● Extrait du texte:

Les réseaux sociaux disposent certes de leurs propres règles internes mais dans les faits, la vidéo incriminée a d’ailleurs été signalée et supprimée par la plateforme. Mais ces mesures privées ne remplacent par l’action de la justice.
En France, toute personne s’estimant menacée peut déposer plainte : les autorités encouragent aussi le signalement des contenus illicites via la plateforme gouvernementale Pharos. Publier une vidéo ou un message en ligne ne protège donc aucunement l’auteur de poursuites pénales bien réelles.
Un enjeu de société : protéger nos élus sans museler le débat
L’agression verbale subie par Anne-Lise Dufour-Tonini pose une question de fond : comment endiguer la démesure violente du discours en ligne, tout en préservant un débat public libre ?
D’un côté, les élus incarnent l’autorité de la République et doivent, à ce titre, faire l’objet d’une protection exemplaire. Il en va de la sérénité de la vie démocratique, aucun maire ne devrait exercer son mandat la peur au ventre. Les chiffres récents traduisent une prise de conscience du problème, avec un arsenal législatif renforcé et des campagnes pour rappeler que menacer un élu, c’est attaquer la communauté tout entière.
D’un autre côté, il importe de ne pas sombrer dans une répression aveugle de toute parole abrasive. La frontière entre libre contestation et violence verbale nécessite un équilibre fin. Il est légitime, par exemple, de critiquer vivement l’inaction supposée d’un responsable sur la sécurité ou d’autres sujets sensibles.
La difficulté réside dans la prévention des dérapages vers des appels à la violence. Faut-il davantage éduquer les utilisateurs des réseaux sociaux aux responsabilités juridiques qu’implique la publication de contenus ? Peut-on mieux modérer les plateformes pour détecter en amont les dérives dangereuses tout en évitant la censure injustifiée ?

● Exercice court 1: Réduisez à une courte liste à puces le paragraphe du texte sur la protection des élus qui commence par « D’un côté, les élus incarnent », sans perdre ses faits essentiels.
● Exercice court 2: Rédigez la suite du texte sur la protection des élus à partir de sa dernière phrase.

● Données extraites:
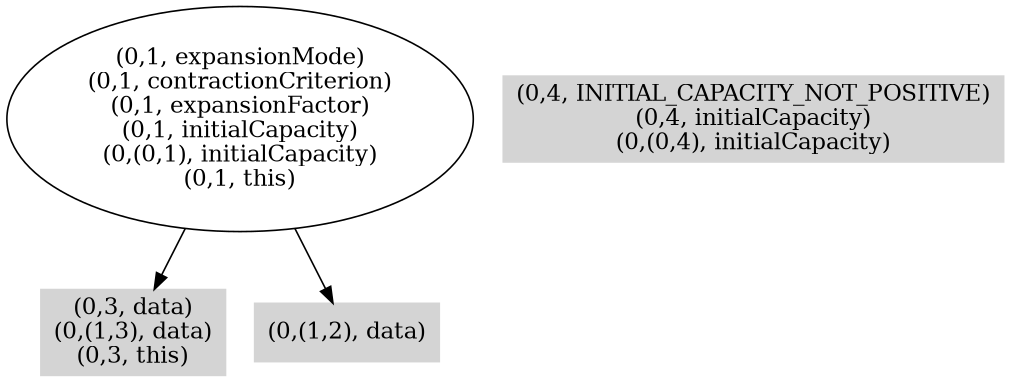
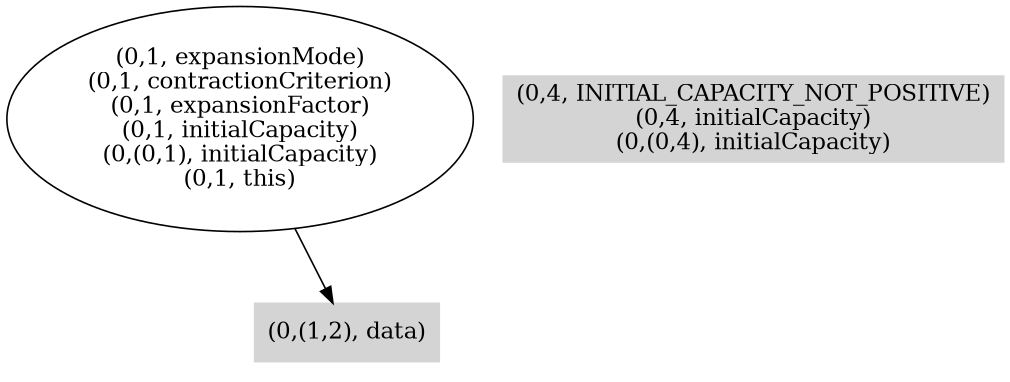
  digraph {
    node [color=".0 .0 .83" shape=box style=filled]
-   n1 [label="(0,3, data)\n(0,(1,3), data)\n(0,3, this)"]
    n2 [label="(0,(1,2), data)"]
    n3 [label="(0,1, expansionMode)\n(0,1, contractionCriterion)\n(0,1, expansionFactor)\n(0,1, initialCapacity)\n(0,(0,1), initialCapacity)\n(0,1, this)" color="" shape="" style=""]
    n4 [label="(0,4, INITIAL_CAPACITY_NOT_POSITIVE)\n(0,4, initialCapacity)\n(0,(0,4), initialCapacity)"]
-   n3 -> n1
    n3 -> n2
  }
==
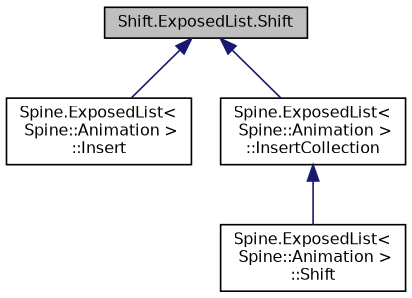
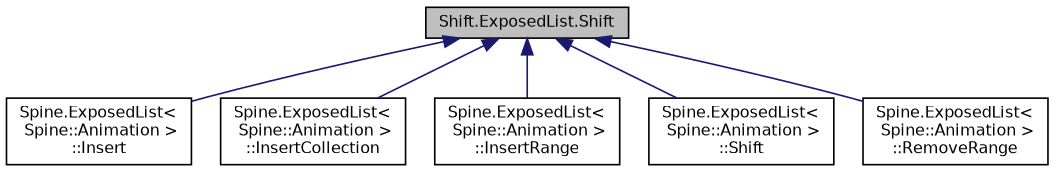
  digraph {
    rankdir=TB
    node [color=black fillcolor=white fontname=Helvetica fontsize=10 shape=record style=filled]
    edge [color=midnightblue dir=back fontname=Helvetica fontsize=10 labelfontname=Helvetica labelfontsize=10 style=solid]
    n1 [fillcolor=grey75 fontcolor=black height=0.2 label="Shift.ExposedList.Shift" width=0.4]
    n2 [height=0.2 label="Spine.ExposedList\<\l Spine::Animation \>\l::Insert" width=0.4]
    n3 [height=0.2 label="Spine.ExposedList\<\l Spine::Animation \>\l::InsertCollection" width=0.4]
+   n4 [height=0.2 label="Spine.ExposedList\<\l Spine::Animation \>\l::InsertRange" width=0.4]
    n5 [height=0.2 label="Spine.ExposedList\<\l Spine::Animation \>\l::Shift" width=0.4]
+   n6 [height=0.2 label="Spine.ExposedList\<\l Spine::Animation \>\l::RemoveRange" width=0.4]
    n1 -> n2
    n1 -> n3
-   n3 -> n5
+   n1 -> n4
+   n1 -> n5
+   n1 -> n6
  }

● Résultat 1:
- Les élus incarnent l’autorité de la République et doivent donc bénéficier d’une protection exemplaire.
- La sérénité de la vie démocratique en dépend : aucun maire ne devrait exercer son mandat dans la peur.
- Les chiffres récents traduisent une prise de conscience du problème.
- Cette prise de conscience se manifeste par un arsenal législatif renforcé et par des campagnes rappelant que menacer un élu revient à attaquer toute la communauté.

● Résultat 2:
Condamnation : 10 mois d'emprisonnement ferme
Le tribunal judiciaire de Valenciennes a, par jugement en date du 30 octobre 2025, condamné l'auteure de menaces de mort à une peine de dix mois d'emprisonnement, avec mandat de dépôt décerné.
Le tribunal a en outre prononcé à son encontre une interdiction de contact avec Madame le Maire de Denain et d'accès aux locaux municipaux pour une durée de deux ans. Il lui a été fait défense de paraître au domicile de l'élue ou à ses abords pour la même période.
Enfin, la juridiction a ordonné une interdiction des droits civiques et familiaux5pour deux ans, marquant ainsi la gravité des faits reprochés et la détermination de l'ordre judiciaire à protéger les institutions de la République et leurs représentants.

L'affaire concernant la maire de Denain rappelle avec force que la liberté d'expression, pierre angulaire de notre État de droit, ne saurait constituer un droit à menacer ou à instiller la terreur. Les paroles engagent juridiquement leur auteur.
Sur TikTok comme dans tout autre espace public, le franchissement de la ligne rouge en proférant des menaces de mort expose son auteur à des sanctions pénales inéluctables.
Cette affaire invite à une réflexion approfondie sur les modalités permettant de concilier la vigueur nécessaire du débat démocratique avec le respect des personnes et de l'ordre juridique.